Morgan also writes about improving the game's financial problems, arguing convincingly for comprehensive revenue sharing. Baseball's lack of revenue sharing, a staple in the other major sports leagues (and handled with particular brilliance by the NFL), is the largest reason why teams like the Yankees can compete every year by putting forth whatever payroll they need to win, while teams like the Pittsburgh Pirates can never hope to enter into bidding for players like Ken Griffey, Jr or Greg Maddux. Contrast that to the situation in the NFL: in 1992, the most coveted football free agent was defensive end Reggie White. He ended up signing with the Green Bay Packers, the NFL's smallest market. That would be utterly impossible in Major League Baseball, where the richest teams can pay one player more than some teams pay all of their players combined. However, Morgan doesn't let the small-market teams off the hook, pointing out instances where the teams have made very bad decisions -- such as the Pirates' signing a few years back of B J Surhoff, a decent but unremarkable player whose salary would have been better spent on young talent and prospects for a moribund farm system.
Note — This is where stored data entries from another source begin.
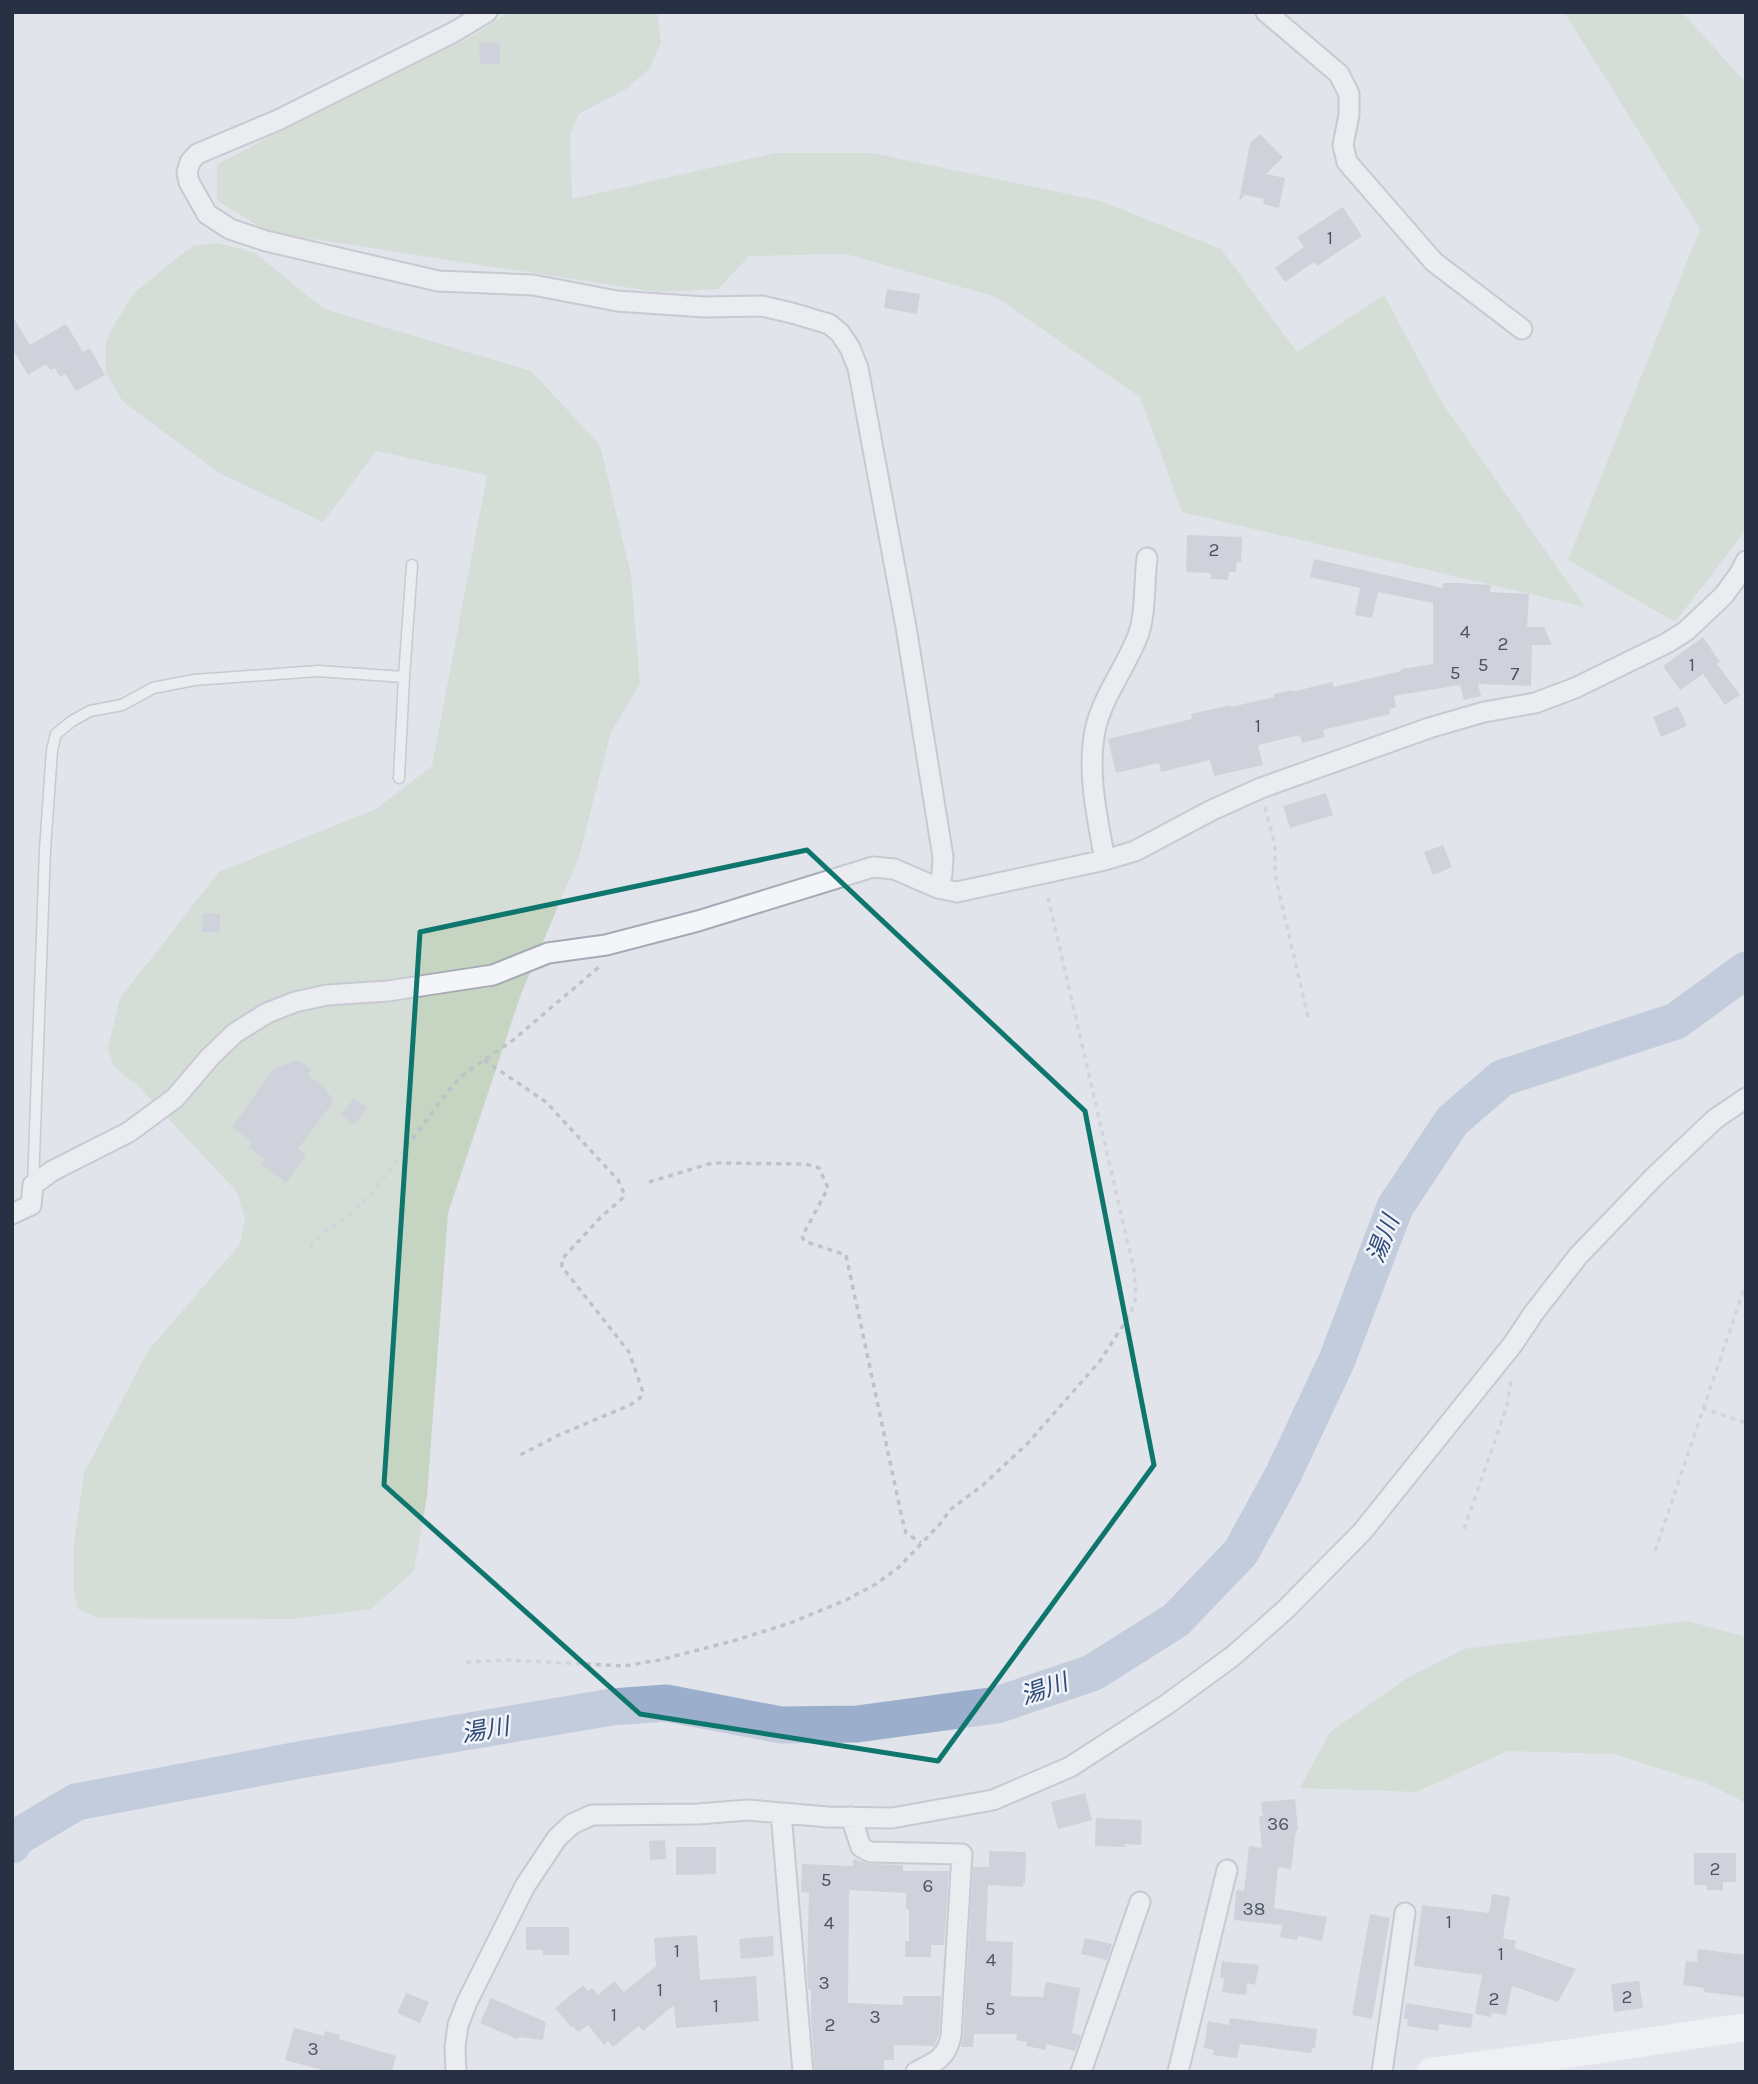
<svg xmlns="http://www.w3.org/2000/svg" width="1758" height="2084" viewBox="0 0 1758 2084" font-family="Karla,'Noto Sans JP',sans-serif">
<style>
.green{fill:#c5d5c2}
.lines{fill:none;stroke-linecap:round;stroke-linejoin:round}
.river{stroke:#9bafcc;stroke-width:37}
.building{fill:#b8bdc8}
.service-casing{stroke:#a6aab5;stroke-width:13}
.minor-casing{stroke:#a6aab5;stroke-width:23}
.path{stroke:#bfc2c9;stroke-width:3.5;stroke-dasharray:5 5;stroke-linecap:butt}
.service{stroke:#f4f5f8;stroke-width:10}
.minor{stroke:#f4f5f8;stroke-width:19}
.secondary{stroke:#fff;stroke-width:28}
.marked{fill:none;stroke:#0f766e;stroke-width:5;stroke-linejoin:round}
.labels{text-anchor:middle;stroke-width:5;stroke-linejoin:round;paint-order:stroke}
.number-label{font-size:19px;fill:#4c5364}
.water-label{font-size:24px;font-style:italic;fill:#304c79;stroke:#f1f3f8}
</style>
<rect width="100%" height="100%" fill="#e1e4ea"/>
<path class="green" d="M509,12h148l4,31 -11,25 -24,21 -47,25 -9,21 2,64 204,-46h96l229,48 120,48 76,103 87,-57 58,108 143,204 -403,-95 -42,-115 -144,-100 -150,-43 -97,2 -31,33 -61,3 -390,-60 -50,-32v-35l166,-90 81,-34z
M1564,12h118l64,71v439l-4,13 -67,87 -107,-62 132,-331z
M218,243l37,10 69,56 207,62 69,74 31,130 9,109 -29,48 -32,125 -58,137 -73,219 -21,283 -13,75 -43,38 -78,10 -194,-1 -21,-9 -4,-18 -1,-41 11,-77 64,-122 92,-107 5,-24 -8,-28 -100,-107 -23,-18 -6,-19 12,-50 99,-126 157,-63 56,-43 55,-291 -111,-24 -53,71 -102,-48 -98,-72 -17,-29 -1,-26 7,-19 23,-36 57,-46z
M1688,1621l58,16v166l-40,-20 -93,-29 -105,-3 -92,41 -116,-4 30,-56 77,-54 57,-29z"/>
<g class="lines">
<path class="river" d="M12,1845l7,-9 57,-34 223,-42 313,-53 54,-4 115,22 76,-1 140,-19 95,-32 84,-53 65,-68 42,-77 54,-115 58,-153 57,-86 50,-43 174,-57 70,-51"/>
</g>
<path class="building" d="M479,43h21v21h-20z
M1260,134l23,23 -17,17 19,4 -6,30 -16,-4 1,-5 -19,-4 -6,6 11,-58z
M1343,207l19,29 -45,30 -3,-4 -29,20 -10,-14 29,-21 -7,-10z
M887,289l33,5 -3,20 -33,-6z
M12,315l18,30 36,-21 17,28 7,-4 15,27 -29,16 -11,-17 -5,3 -5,-9 -5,2 -4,-6 -18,11 -16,-27z
M1187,535l55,2 -1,25h-4l-1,10h-7l-1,8 -17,-1v-6l-25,-1z
M1314,559l129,29v-5h16l32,2 -1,7 39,2 -2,33h17l8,18h-20l-1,41 -53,-2 3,12 -17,4 -4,-15 -66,11 2,11 -7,2 1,5 -67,16 2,7 -23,6 -2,-8 -42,10 5,20 -49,11 -4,-16 -49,12 -2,-9 -43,10 -8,-34 84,-20 -1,-5 40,-9v2l43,-10v-3l18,-4v2l40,-10 2,5 67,-16v-2l32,-5v-61l-55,-11 -6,26 -17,-3 5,-27 -50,-11z
M1703,637l17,25 -3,2 23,31 -15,10 -22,-31 -23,16 -17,-24z
M1678,706l9,20 -26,11 -8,-20z
M1326,793l7,22 -43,13 -7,-22z
M1443,845l9,22 -19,8 -9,-23z
M203,913l17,1v19l-18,-1z
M299,1060l13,10 -4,5 14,10 12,16 -36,48 8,6 -20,28 -25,-19 3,-5 -16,-12 4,-5 -20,-15 42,-59z
M354,1098l13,10 -13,17 -13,-10z
M1085,1793l7,27 -34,9 -7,-27z
M1295,1799l3,31 -2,1 -5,38 -13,-2 -4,41 53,9 -5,24 -24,-5 -1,4 -17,-3 2,-12 -48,-5 2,-30 8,1 5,-45 13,2 -3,-32h4l-2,-14z
M1096,1818l46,2 -1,25 -16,-1v3l-30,-1z
M665,1840l1,19 -16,1 -1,-19z
M676,1847h40v27l-40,1z
M989,1851l37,1 -1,32 -2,-1v4l-35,-2 -2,56 27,1 -2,54 32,1 3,-15 34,6 -8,45 9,2 -6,16 -29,-7v6l-20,-4 1,-4 -11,-2 1,-6h-43l-1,13h-12l2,-10 10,-170h16z
M1694,1853h42v29h-13v8h-16v-5h-13z
M853,1859l17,5 33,1v6h46l-5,74h-13v12h-26v-16h4v-32h-3v-16l-56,-3 -1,4 -1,109 55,2v-9h38l-2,38 -5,12 -40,-1v15h-10v12h-69l-4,-52v-31h-3l-1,-19 2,-77 -8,-1 1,-28 51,2z
M1492,1894l18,3 -7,41 13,3 -2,7 62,21 -18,33 -46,-16 -6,29 -14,-2 -1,4 -16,-3 7,-39 -68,-9 8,-61 67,8z
M1370,1914l20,4 -18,101 -20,-4z
M526,1927h43v28h-26v-5h-17z
M697,1935l3,45 56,-4 3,45 -83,7 -2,-23 -31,26 -4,-5 -26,21 -5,-6 -4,4 -16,-20 -10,7 -5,-6 -2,1 -16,-19 28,-23 5,6 4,-3 6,7 16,-14 10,11 32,-26 -2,-28z
M773,1936l1,20 -33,3 -2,-20z
M1085,1938l27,6 -5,16 -26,-6z
M1698,1949l48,6v42l-42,-5v-4l-21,-3 3,-24 11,1z
M1222,1961l37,4 -4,20 -8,-2 -1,12 -24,-3 2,-14h-4z
M1639,1981l4,27 -29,4 -3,-28z
M406,1993l23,9 -9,21 -23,-10z
M491,1998l55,24 -3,18 -24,-3 -2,2 -37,-16z
M1406,2003l67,11 -2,14 -32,-4 -1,7 -31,-5 1,-7h-4z
M1230,2018l87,11 -2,19h-3l-1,5 -71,-9 -3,14 -24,-3 1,-5 -10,-2 4,-27 21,4z
M294,2028l30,8 1,-5 15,4 -1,4 57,17 -4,16h-62l-45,-12z"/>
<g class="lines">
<defs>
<path id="service" d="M399,778l5,-101
M33,1185l12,-335 7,-100 4,-16 16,-13 18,-10 32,-6 31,-17 41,-8 124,-9 86,6 8,-112"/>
<path id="minor" d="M487,12l-33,20 -176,88 -81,34 -7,8 -3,11 2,9 18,32 23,15 36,12 172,40 95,4 84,16 87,6 58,-1 30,7 37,11 11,9 10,15 8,20 48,259 37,230 -1,17 -4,14
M1266,12l73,62 10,20v21l-6,30 4,17 87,100 88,67
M1105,860c-8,-43 -19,-91 -9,-134 8,-31 29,-58 41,-88 9,-21 7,-56 10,-80
M12,1214l19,-9 2,-20 19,-14 77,-39 46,-34 35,-41 25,-24 32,-20 28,-11 32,-7 61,-4 105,-16 55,-22 58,-8 92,-24 175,-54 21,2 44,19 19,4 148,-32 30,-9 77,-41 49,-22 168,-60 55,-16 51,-9 40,-15 92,-45 19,-12 38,-36 16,-22 6,-12
M781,1813l22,259
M851,1817l10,30 9,5 92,2 -11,182c-5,23 -16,26 -35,36
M456,2072l-1,-25 3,-22 9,-23 58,-116 32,-48 15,-14 20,-9 106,-1 50,-4 80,7 64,1 101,-18 77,-33 96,-62 67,-49 52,-46 77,-78 151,-188 20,-30 45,-58 76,-79 61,-58 31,-21
M1081,2072l59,-170
M1178,2072l49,-202
M1382,2072l23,-159"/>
</defs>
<use href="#service" class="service-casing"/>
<use href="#minor" class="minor-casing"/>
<path class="path" d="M1265,807l10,38v30l34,146
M484,1060l62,42 72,78 5,11 1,6 -23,20 -39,42v8l67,85 14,40 -3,6 -10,7 -71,30 -43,22
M649,1182l63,-19 94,1 13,4 9,20 -23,43 -3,5 2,5 42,14 56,263 4,15 15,10
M310,1247l12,-14 28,-19 22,-21 80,-107 16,-15 44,-30 88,-75
M1702,1408l44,15
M1464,1529l43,-123 4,-25
M1655,1551l91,-268
M466,1662l40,-2 118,6 35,-6 74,-19 57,-18 56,-23 30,-16 22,-16 41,-43 12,-16 32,-24 45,-42 72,-82 31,-48 5,-16 -2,-27 -87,-377"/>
<use href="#service" class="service"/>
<use href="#minor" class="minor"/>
<path class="secondary" d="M1431,2072l149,-20 166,-25"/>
</g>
<path d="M0 0H1758V2084H0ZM807,850l278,261 69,354 -216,296 -298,-47 -256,-229 36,-553z" fill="#e1e4ea" fill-opacity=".55" fill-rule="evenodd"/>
<path class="marked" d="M807,850l278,261 69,354 -216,296 -298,-47 -256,-229 36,-553z"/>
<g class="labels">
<g class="number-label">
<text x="1330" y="244">1</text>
<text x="1214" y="556">2</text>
<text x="1465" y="638">4</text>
<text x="1503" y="650">2</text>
<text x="1483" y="671">5</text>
<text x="1692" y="671">1</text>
<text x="1455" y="679">5</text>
<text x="1515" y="680">7</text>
<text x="1258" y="732">1</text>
<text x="1278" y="1830">36</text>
<text x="1715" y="1875">2</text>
<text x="826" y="1886">5</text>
<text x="928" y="1892">6</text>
<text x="1254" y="1915">38</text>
<text x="1449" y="1928">1</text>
<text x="829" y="1929">4</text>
<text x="677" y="1957">1</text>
<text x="1501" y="1960">1</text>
<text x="991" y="1966">4</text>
<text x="824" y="1989">3</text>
<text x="660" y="1996">1</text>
<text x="1627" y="2003">2</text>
<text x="1494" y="2005">2</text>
<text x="716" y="2012">1</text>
<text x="990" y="2015">5</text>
<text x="614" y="2021">1</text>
<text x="875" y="2023">3</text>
<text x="830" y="2031">2</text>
<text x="313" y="2055">3</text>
</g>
<g class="water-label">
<text transform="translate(1383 1239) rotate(-69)" y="8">湯川</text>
<text transform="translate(1044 1689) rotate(-19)" y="8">湯川</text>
<text transform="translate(485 1730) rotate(-10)" y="8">湯川</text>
</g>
</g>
<rect width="1758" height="2084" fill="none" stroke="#283043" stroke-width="28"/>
</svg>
These are all good ideas, and Morgan writes them engagingly. The book's last chapter, though, is both remarkable and depressing. It is the book's longest chapter, and it deals with baseball's problems with race. Minorities are almost never hired -- or even interviewed -- for front office positions in baseball today, and it is a travesty. Morgan writes with barely-contained outrage that white men who have no managerial experience in baseball have been made major-league managers in recent years, while Cito Gaston -- who managed the Toronto Blue Jays to four division titles and two World Championships between 1989 and 1993 -- has been relegated to once again "proving himself" as a hitting coach or wherever he is right now. And it isn't just in the front office or managerial ranks that baseball's quiet racism rears its head. The Arizona Diamondbacks, in their inaugural season, had Devon White -- a black man -- as their centerfielder. White is one of the finest fielders ever, and his presence in an expansion team's outfield -- plus his experience as a member of two World Series champions (the 1992 and 1993 Toronto Blue Jays) -- should have been invaluable to a group of young players. But after their first year, the Diamondbacks refused White a contract, saying they couldn't afford him. They then proceeded to sign as his replacement the white outfielder Steve Findley for twice the amount of money for which White had asked. I found that anecdote rather saddening. Morgan further sees baseball's treatment of African-Americans in general as a reason why so few blacks are now entering baseball, instead turning toward football and basketball.
I enjoyed this book, and I wouldn't mind hearing what Morgan has to say on these same topics now that more than three years have passed since that great season. He has a chapter where he compares the 1998 Yankees to the 1975 Cincinnati Reds ("The Big Red Machine"), and of course he finds in the Reds' favor. (He played for them, after all!) But then he says something interesting: for the Yankees to be truly considered great, they would have to win not one championship but two in a row -- because that is a much more remarkable feat. Well, Joe, the Yankees won not one more championship but two more, and they nearly won a third. So how do they match up to the Big Red Machine now?